As described above, according to the present invention,
It is possible to provide a thin inductor having the advantages of reducing the number of components, eliminating the need for distinction between front and back, and maintaining the insulating properties of the ferrite core even at high frequencies.

[Brief description of the drawings]

FIG. 1 is a perspective view showing a configuration of a thin inductor according to an embodiment of the present invention.

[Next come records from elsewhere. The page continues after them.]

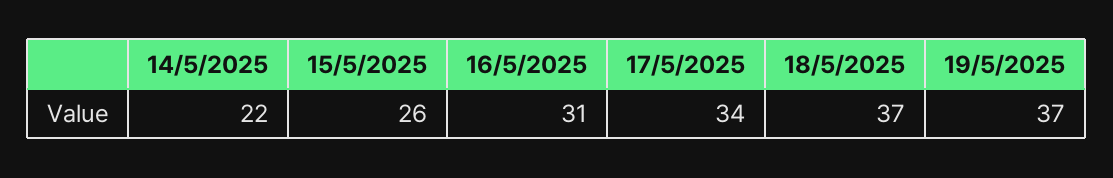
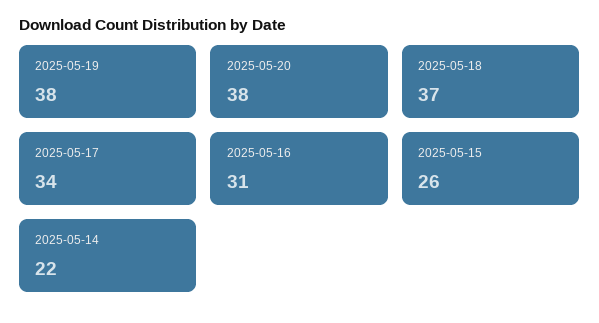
  {
    "14/5/2025": 22,
    "15/5/2025": 26,
    "16/5/2025": 31,
    "17/5/2025": 34,
    "18/5/2025": 37,
-   "19/5/2025": 37
+   "19/5/2025": 38,
+   "2025-05-20": 38
  }

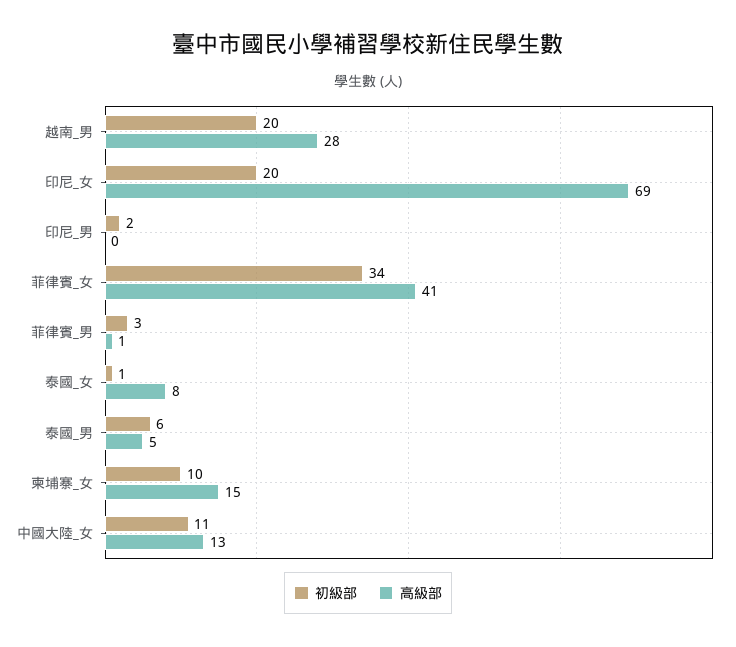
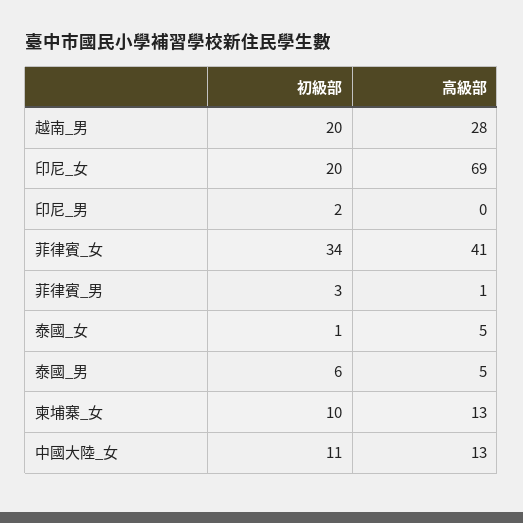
  {
    "初級部": {
      "越南_男": 20,
      "印尼_女": 20,
      "印尼_男": 2,
      "菲律賓_女": 34,
      "菲律賓_男": 3,
      "泰國_女": 1,
      "泰國_男": 6,
      "柬埔寨_女": 10,
      "中國大陸_女": 11
    },
    "高級部": {
      "越南_男": 28,
      "印尼_女": 69,
      "印尼_男": 0,
      "菲律賓_女": 41,
      "菲律賓_男": 1,
-     "泰國_女": 8,
+     "泰國_女": 5,
      "泰國_男": 5,
-     "柬埔寨_女": 15,
+     "柬埔寨_女": 13,
      "中國大陸_女": 13
    }
  }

FIG. 2 is a perspective view showing a configuration of a conventional thin inductor.

[Explanation of symbols]

 DESCRIPTION OF SYMBOLS 10 Inductor main body 11 Opening 13 Edge 14 Stand 15 Depression 16, 17 Groove 18, 19 Step 20 Fixing fixture 21 Connection terminal 30 Coil 31 Leader 40, 50 Magnetic core (ferrite magnetic core) 71, 72 Magnetic core (ferrite magnetic core) 73 Opening 74, 75 End 76 Connection terminal 76 a Projection 77 Connection terminal 77 a Projection 78 Fixing bracket

──────────────────────────────────────────────────続 き Continued on the front page (51) Int.Cl. ⁷ Identification symbol FI Theme coat ゛ (Reference) H01F 37/00 H01F 37/00 GF Term (Reference) 4F073 AA32 BA18 BA21 BA22 BA23 BA31 5E043 AA01 AB01 BA01 EA06 EB02 EB03 EB05 5E070 AA01 AB01 BA08 BB01 DA15 DB06 EA02 EA09

Claims (5)

[Claims] 1. A coil having drawer portions at both ends extending in one direction and a coil housing portion for housing the coil when two are opposed to each other are formed, and an inner surface surrounding the coil housing portion is formed. At least a portion in contact with the coil) is formed of a pair of magnetic cores coated with an electric insulating coating, and two rectangular box-shaped ones each of which is cut off in one longitudinal direction. A pair of terminals accommodating both ends in the other direction orthogonal to one direction, and electrically connecting the tips of the drawers at both ends to the outer surface on the side where the drawers of the two rectangular boxes are provided. A thin inductor comprising: a pair of fixing brackets mounted so as to face each other. 2. The thin inductor according to claim 1, wherein the electric insulating film is an organic polymer film, a metal oxide film, or a metal nitride film. 3. An organic polymer containing at least one of an epoxy resin film, a fluorine-based polyimide amide resin film, an acrylic resin film, an alkyd resin film, and a phenol resin film. 3. The thin inductor according to claim 2, wherein the inductor is a molecular coating. 4. The method according to claim ₂ , wherein the metal oxide film is a metal oxide film containing SiO 2.
The thin inductor as described. 5. The thin inductor according to claim 2, wherein the metal nitride film is a metal nitride film containing at least one of an AlN film and a TiN film.